* [Page-level text extractions]
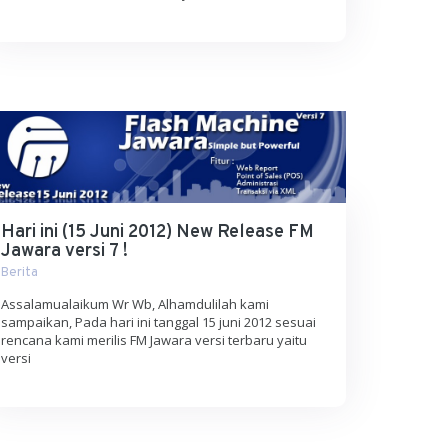
Hari ini (15 Juni 2012) New Release FM
Jawara versi 7 !
Berita
Assalamualaikum Wr Wb, Alhamdulilah kami
sampaikan, Pada hari ini tanggal 15 juni 2012 sesuai
rencana kami merilis FM Jawara versi terbaru yaitu
versi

* [TRY IT]
Skip the images and set down the rest of the data unchanged.

* [ANSWER TO THE EXERCISE]
Hari ini (15 Juni 2012) New Release FM
Jawara versi 7 !
Berita
Assalamualaikum Wr Wb, Alhamdulilah kami
sampaikan, Pada hari ini tanggal 15 juni 2012 sesuai
rencana kami merilis FM Jawara versi terbaru yaitu
versi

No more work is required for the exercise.